▶ _Task details_
Rename "user_item_csr" to "interaction_matrix" in the recommender workflows page, beginning at the words "The Hybrid Recommender¶" and stopping after "model = FPGrowth(basket_ohe, min_support=0.01)".

▶ _Text block_
+++

Recommender Workflows¶

Three complementary recommendation strategies: cart add-ons, personalised "For You", and hybrid models.

rusket provides three complementary recommendation strategies that cover the most common revenue-generating use cases in e-commerce, retail, and content platforms.

Strategy	Best for	API
"Frequently Bought Together"	Cart add-ons, shelf placement	`FPGrowth` / `FPGrowth`
"For You" (Personalised)	Homepage, email, loyalty	`ALS` / `BPR`
Nearest Neighbors	Simple, strong baselines	`ItemKNN` / `UserKNN`
Hybrid	Blend both signals	`Recommender`
Hybrid Embedding Fusion	CF + semantic text in one vector space	`HybridEmbeddingIndex`

"Frequently Bought Together" — Cart Recommendations¶

import pandas as pd
from rusket import FPGrowth

checkouts = pd.DataFrame({
    "receipt_id": [1, 1, 2, 2, 2, 3, 3, 4, 4, 4],
    "product":    ["espresso_beans", "grinder",
                   "espresso_beans", "milk_frother", "travel_mug",
                   "grinder", "milk_frother",
                   "espresso_beans", "grinder", "descaler"],
})

model = FPGrowth.from_transactions(
    checkouts,
    transaction_col="receipt_id",
    item_col="product",
    min_support=0.3,
)

basket   = ["grinder"]
add_ons  = model.recommend_items(basket, n=3)
rules = model.association_rules(metric="lift", min_threshold=1.0)

"For You" — Personalised Recommendations with ALS / BPR¶

ALS — best for score prediction and serendipitous discovery
BPR — best when you care only about top-N ranking

from rusket import ALS, BPR

purchases = pd.DataFrame({
    "customer_id": [1001, 1001, 1001, 1002, 1002, 1003],
    "sku":         ["A10", "B22", "C15",  "A10", "D33",  "B22"],
    "revenue":     [29.99, 49.00, 9.99,  29.99, 15.00, 49.00],
})

als = ALS.from_transactions(
    purchases,
    user_col="customer_id",
    item_col="sku",
    rating_col="revenue",
    factors=64,
    iterations=15,
    alpha=40.0,
).fit()

bpr = BPR(factors=64, learning_rate=0.05, iterations=150).fit(user_item_csr)

Getting recommendations¶

items, scores = als.recommend_items(user_id=1001, n=5, exclude_seen=True)
top_customers, scores = als.recommend_users(item_id="D33", n=100)

The Hybrid Recommender¶

from rusket import ALS, FPGrowth, Recommender

als  = ALS(factors=64, iterations=15).fit(user_item_csr)
model = FPGrowth(basket_ohe, min_support=0.01)
freq  = model.mine()
rules = model.association_rules()

+++

▶ _Data shown_
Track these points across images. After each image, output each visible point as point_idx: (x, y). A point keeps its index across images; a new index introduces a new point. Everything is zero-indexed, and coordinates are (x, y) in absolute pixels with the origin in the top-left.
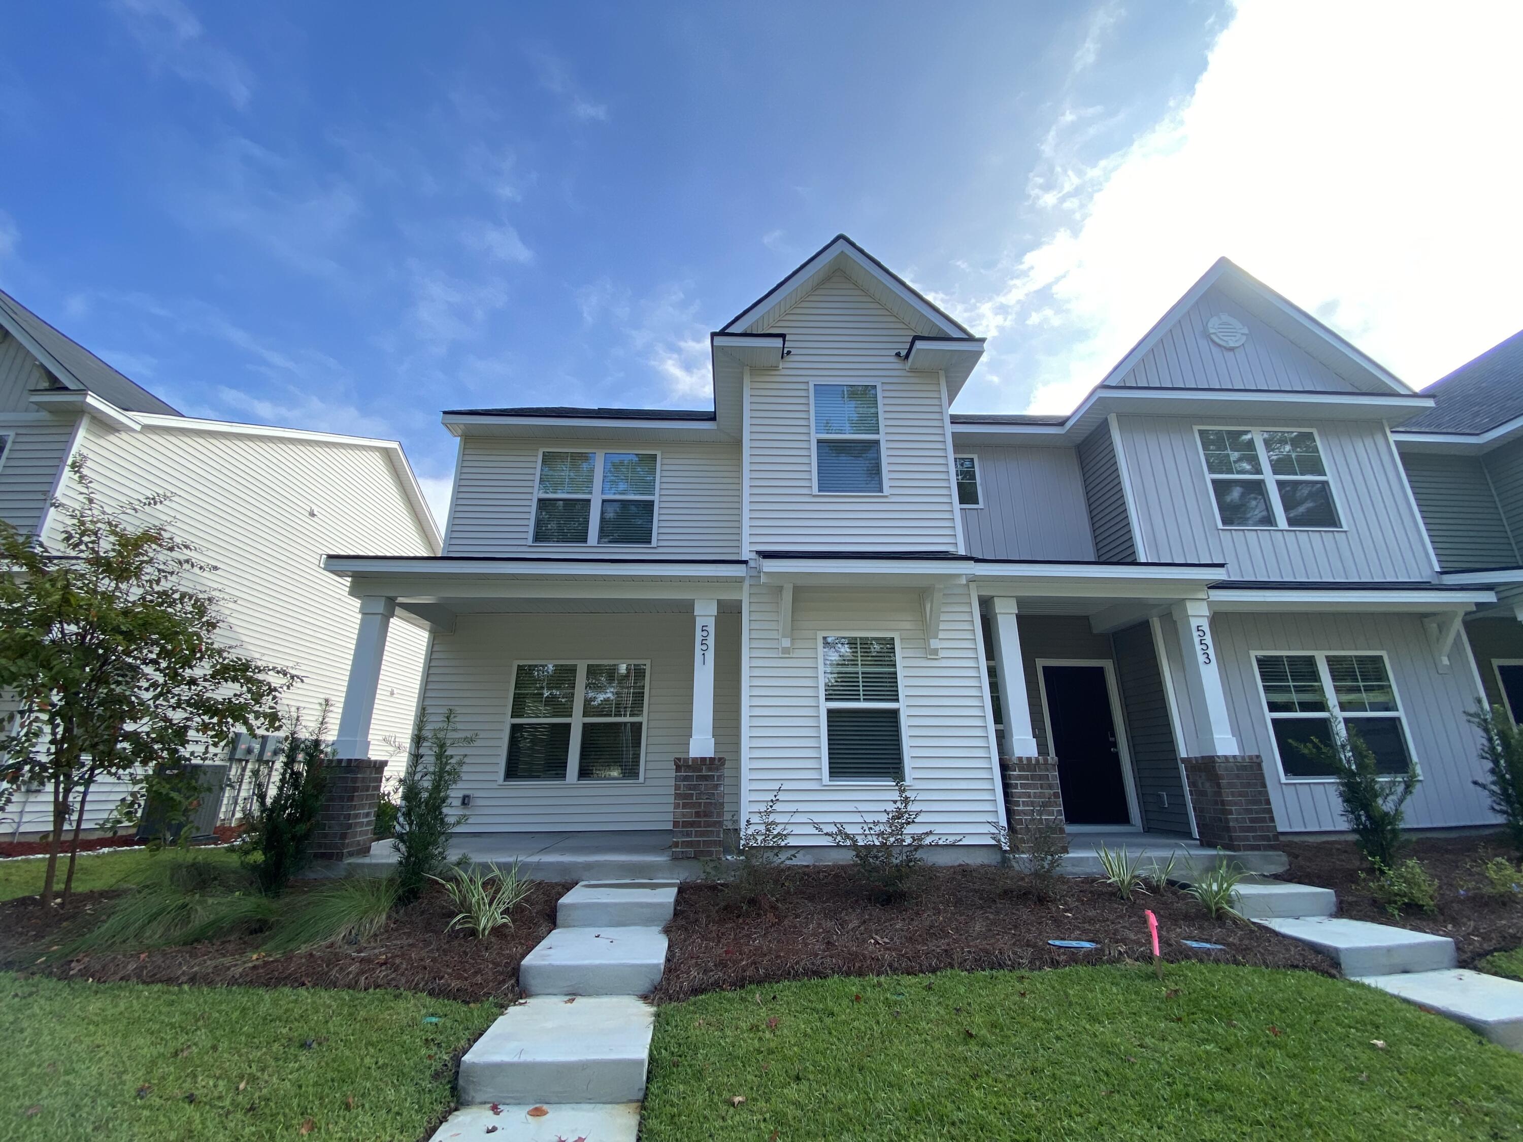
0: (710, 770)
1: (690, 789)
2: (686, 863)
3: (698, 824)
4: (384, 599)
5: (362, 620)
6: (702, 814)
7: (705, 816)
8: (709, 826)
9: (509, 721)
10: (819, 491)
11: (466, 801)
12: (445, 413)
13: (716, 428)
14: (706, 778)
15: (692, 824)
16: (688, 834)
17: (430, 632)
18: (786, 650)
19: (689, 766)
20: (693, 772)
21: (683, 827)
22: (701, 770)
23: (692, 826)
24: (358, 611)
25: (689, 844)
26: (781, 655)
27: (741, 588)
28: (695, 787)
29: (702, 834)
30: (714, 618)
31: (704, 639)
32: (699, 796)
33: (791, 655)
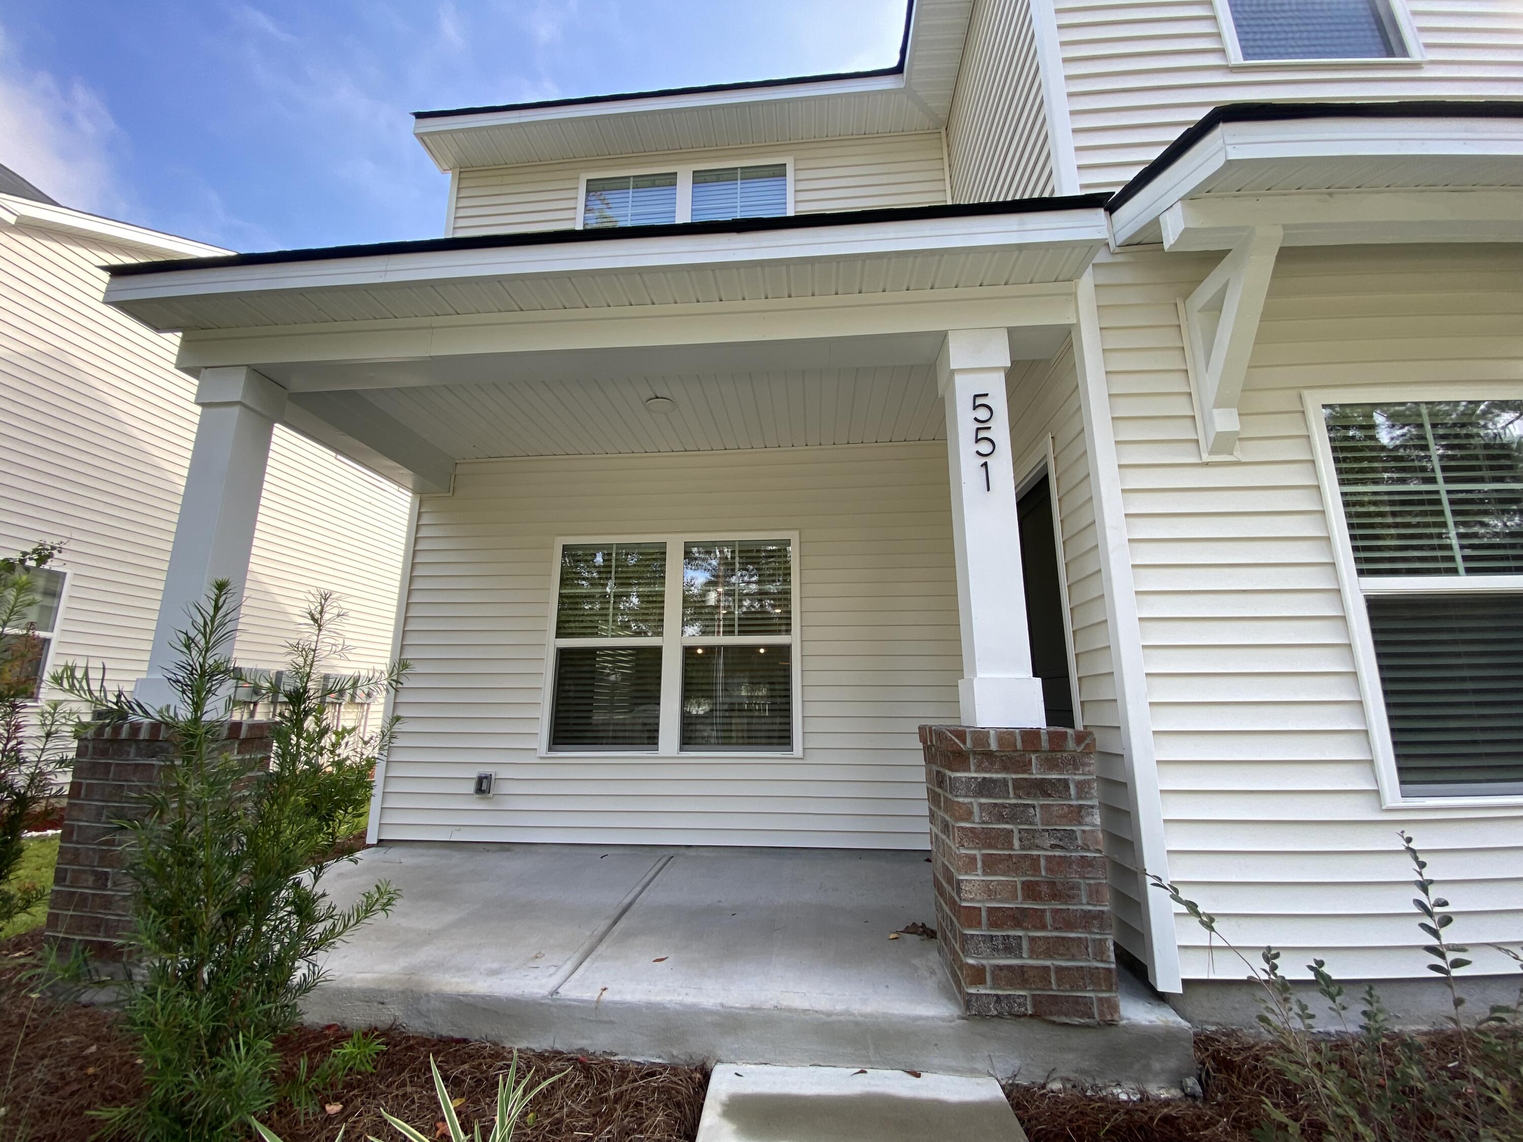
0: (1051, 764)
1: (1001, 819)
2: (1008, 1028)
3: (1036, 919)
4: (244, 370)
5: (202, 416)
6: (1044, 889)
7: (1055, 896)
8: (1070, 926)
9: (553, 644)
10: (1246, 56)
11: (484, 787)
12: (419, 116)
13: (902, 85)
14: (1042, 788)
15: (1018, 918)
16: (1010, 947)
17: (414, 492)
18: (1224, 442)
19: (989, 755)
20: (1005, 769)
21: (993, 925)
22: (1025, 766)
23: (1018, 925)
24: (192, 398)
25: (1019, 976)
26: (1206, 458)
27: (1074, 295)
28: (1016, 814)
29: (1053, 948)
30: (1001, 376)
31: (982, 426)
32: (1030, 838)
33: (1238, 456)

+++

▶ _Your solution_
The Hybrid Recommender¶

from rusket import ALS, FPGrowth, Recommender

als  = ALS(factors=64, iterations=15).fit(interaction_matrix)
model = FPGrowth(basket_ohe, min_support=0.01)